The Elections, the Fed, and Jobs Data: Next Week the Fog Lifts a Bit
12:00 AM, Oct 30, 2010 • By IRWIN M. STELZER
On to Wednesday. The Fed will act to shore up what it sees as a faltering recovery, and prevent a dangerous round of deflation. Bernanke has already indicated that he will launch another round of dollar-printing, or quantitative easing or, in the vernacular, QE2. This will drive down long-term interest and mortgage rates. Indeed, the mere expectation of QE2 already has caused the yield on 10-year Treasuries to fall from 4 percent in April to 2.6 percent, and mortgage rates to hit an almost 50-year low. However, many economists and, more important, presidents of three Federal Reserve regional banks, say there is so much excess manufacturing and labor capacity in the economy that trying to spur investment by printing money is a feckless enterprise that will only produce unacceptable inflation in the long run. But running the presses will put added pressure on the dollar just before the president heads for the November 11-12 meeting of the G20 in Seoul to argue against competitive currency devaluations.
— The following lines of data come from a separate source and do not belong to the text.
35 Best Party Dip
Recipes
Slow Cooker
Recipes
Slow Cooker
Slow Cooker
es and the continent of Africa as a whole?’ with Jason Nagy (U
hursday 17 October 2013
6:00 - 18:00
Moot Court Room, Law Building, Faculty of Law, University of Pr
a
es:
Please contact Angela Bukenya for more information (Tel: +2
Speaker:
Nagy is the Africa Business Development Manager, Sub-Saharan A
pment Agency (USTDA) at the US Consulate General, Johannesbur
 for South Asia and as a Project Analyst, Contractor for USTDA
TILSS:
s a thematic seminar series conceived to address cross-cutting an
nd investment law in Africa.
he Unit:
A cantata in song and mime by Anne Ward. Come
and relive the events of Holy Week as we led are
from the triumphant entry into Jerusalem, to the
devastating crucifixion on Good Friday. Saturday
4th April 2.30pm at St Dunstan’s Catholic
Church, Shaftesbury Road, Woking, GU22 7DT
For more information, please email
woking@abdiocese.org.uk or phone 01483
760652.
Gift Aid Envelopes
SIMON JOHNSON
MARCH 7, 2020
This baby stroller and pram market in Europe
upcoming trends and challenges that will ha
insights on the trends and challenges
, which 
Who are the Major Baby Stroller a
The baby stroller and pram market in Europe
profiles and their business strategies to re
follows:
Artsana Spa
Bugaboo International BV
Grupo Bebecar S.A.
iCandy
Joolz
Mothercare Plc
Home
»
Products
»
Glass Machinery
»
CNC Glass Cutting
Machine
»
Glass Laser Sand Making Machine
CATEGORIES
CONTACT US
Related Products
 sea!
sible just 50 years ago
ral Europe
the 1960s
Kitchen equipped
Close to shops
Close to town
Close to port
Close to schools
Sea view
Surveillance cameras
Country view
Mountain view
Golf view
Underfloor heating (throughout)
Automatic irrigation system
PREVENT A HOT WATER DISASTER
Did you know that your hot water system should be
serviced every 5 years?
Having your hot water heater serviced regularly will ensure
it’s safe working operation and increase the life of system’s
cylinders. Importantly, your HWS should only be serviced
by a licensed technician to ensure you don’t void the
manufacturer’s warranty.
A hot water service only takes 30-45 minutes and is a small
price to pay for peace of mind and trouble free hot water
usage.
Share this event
Bernanke has not revealed whether QE2 will be a massive $2 trillion vessel (some want the super-luxury $4 trillion craft), or a fleet of smaller, $250 billion ships, launched quarterly as conditions seem to warrant. The latter course, which rumor has it is the most likely, is the more cautious, but it does leave the markets in a continuing state of uncertainty, as it waits for Bernanke to consult his muse every quarter.
Finally, on Friday we will know whether the jobs market is improving. Signs are mixed. The economy grew at a 2 percent annual rate in the third quarter, not fast enough to create jobs, but better than a decline into a double-dip recession. Consumers seem to be less nervous, profits are reasonably good, corporations have $2 trillion in cash to spend. But the housing market remains a mess, with sales well below last year’s already-depressed levels, and prices sliding at a rate that some analysts say will take them to below last-year’s levels in a few months. Worse still, the White House and the Congress have not figured out what to do with Freddie Mac and Fannie Mae, the bust government agencies that are providing almost all the new mortgages written. Throw in the confusion created by the banks’ sloppy paper-work that has stalled repossessions and the subsequent sale of these homes, and it might be a long time before the residential construction industry begins creating jobs.
None of this means that you will be able to pick up this column next week and get a definitive read on America’s near- and medium-term economic future. This economist possesses neither the skills nor the courage to offer one. But the crystal ball will be a bit less hazy. That, I trust, gives you something to look forward to as you watch the elections, the Fed, and the jobs data.